[DIRECTIONS FOR THIS TASK] Pull each line holding the word "hand" from the data.

[PROVIDED RECORDS]

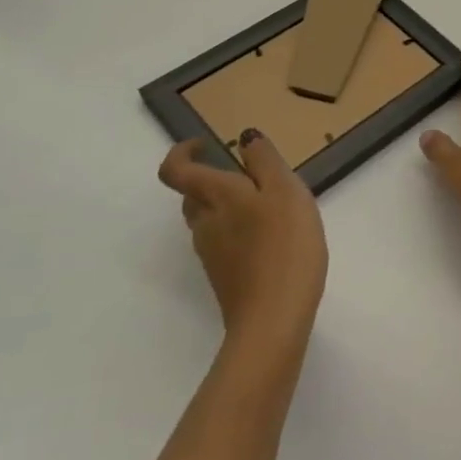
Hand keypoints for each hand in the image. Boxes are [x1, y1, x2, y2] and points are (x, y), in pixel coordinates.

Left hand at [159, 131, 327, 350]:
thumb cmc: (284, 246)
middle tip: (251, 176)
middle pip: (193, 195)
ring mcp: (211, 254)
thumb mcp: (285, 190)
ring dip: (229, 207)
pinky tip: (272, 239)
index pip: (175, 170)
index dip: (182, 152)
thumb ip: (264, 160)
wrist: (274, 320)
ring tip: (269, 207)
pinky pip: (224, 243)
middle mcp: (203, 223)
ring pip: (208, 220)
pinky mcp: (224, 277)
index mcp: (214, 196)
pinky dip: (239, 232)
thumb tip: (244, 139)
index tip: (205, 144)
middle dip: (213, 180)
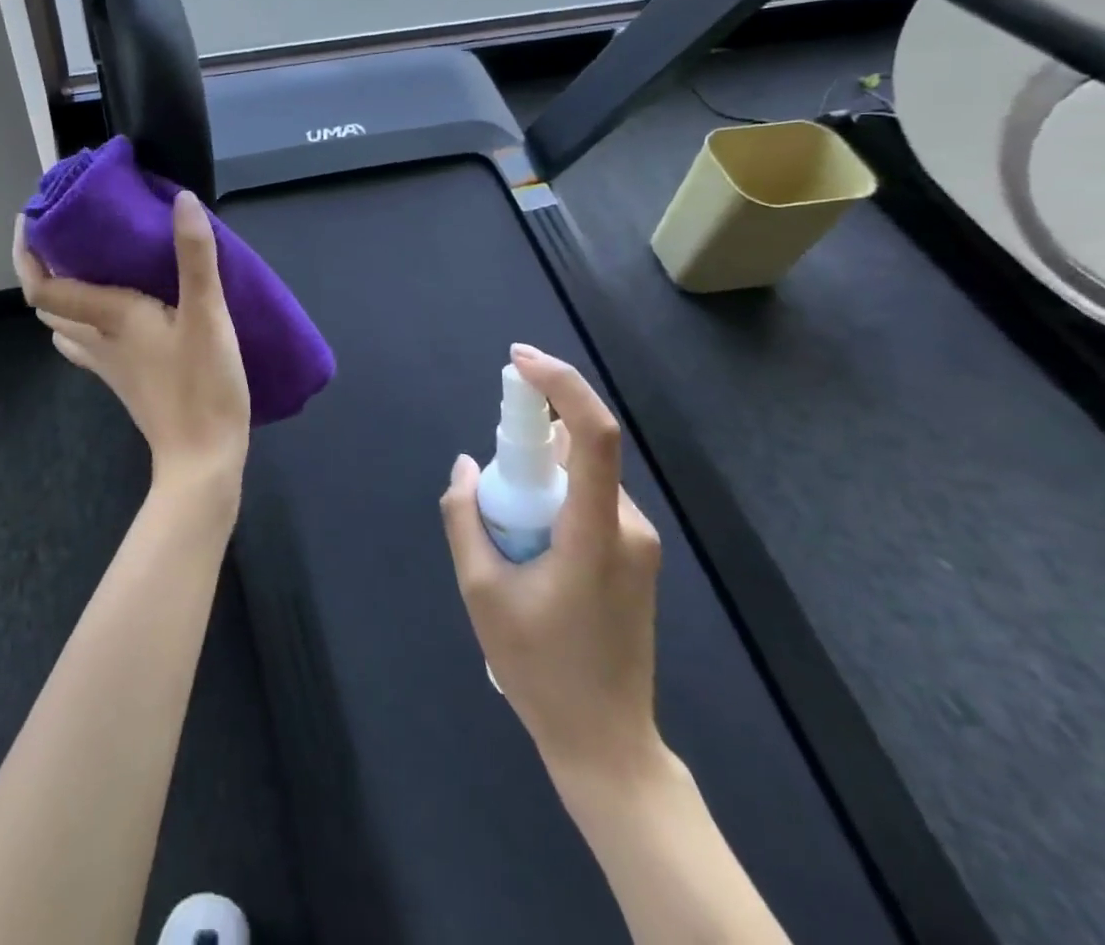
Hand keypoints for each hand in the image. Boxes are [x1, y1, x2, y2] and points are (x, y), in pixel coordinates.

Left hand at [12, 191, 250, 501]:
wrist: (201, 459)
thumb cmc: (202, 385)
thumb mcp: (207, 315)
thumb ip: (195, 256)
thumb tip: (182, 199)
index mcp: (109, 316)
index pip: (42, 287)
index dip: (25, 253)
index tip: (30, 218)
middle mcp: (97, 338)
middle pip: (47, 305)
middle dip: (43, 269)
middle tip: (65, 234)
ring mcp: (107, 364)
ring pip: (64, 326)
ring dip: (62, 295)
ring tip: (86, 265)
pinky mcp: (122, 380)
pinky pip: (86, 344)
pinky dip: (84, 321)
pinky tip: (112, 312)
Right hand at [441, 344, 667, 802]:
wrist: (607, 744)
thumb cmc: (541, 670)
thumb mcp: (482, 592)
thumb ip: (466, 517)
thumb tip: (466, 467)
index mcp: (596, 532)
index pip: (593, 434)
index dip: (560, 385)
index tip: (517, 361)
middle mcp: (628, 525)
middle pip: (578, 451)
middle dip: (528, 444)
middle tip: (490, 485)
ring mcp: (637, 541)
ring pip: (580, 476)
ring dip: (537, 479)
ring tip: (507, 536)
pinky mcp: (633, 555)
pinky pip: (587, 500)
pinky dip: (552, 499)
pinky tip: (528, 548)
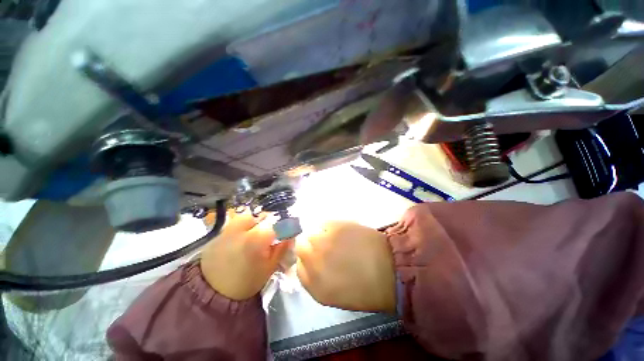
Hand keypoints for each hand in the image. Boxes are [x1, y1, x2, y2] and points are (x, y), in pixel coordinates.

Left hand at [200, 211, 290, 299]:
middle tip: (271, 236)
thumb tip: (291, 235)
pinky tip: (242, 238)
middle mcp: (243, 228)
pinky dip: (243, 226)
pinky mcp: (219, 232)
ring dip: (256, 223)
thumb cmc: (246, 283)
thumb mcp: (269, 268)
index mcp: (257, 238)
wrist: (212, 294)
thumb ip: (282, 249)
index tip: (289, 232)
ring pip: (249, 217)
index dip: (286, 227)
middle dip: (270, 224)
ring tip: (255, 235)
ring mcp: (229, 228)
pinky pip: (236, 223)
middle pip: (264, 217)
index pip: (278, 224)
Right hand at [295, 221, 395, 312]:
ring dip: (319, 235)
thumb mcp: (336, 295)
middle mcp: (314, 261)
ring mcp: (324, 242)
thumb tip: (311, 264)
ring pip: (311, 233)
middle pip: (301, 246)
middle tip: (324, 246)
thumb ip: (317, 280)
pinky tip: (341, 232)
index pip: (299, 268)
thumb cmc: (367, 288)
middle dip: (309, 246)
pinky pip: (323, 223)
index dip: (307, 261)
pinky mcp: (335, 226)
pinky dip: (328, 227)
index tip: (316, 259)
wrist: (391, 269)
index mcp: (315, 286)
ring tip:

[/PROVIDED RECORDS]

[RESPONSE BOX]
Hand keypoints for each hand in the image. Boxes are [x1, y1, x2, y2] and points are (x, y), in pixel coordinates.
Left hand at [159, 131, 327, 350]:
Hand keypoints for each hand in the image. Boxes are [x1, y1, x2, y2] and points are (x, y), in pixel coordinates.
Left hand at [12, 191, 250, 501]:
Right hand at [441, 344, 667, 802]:
Hand keypoints for each hand in the image. Boxes are [x1, y1, x2, y2] and points are (x, y), in pixel coordinates.
Left hand at [200, 211, 290, 299]:
Right hand at [295, 221, 395, 312]:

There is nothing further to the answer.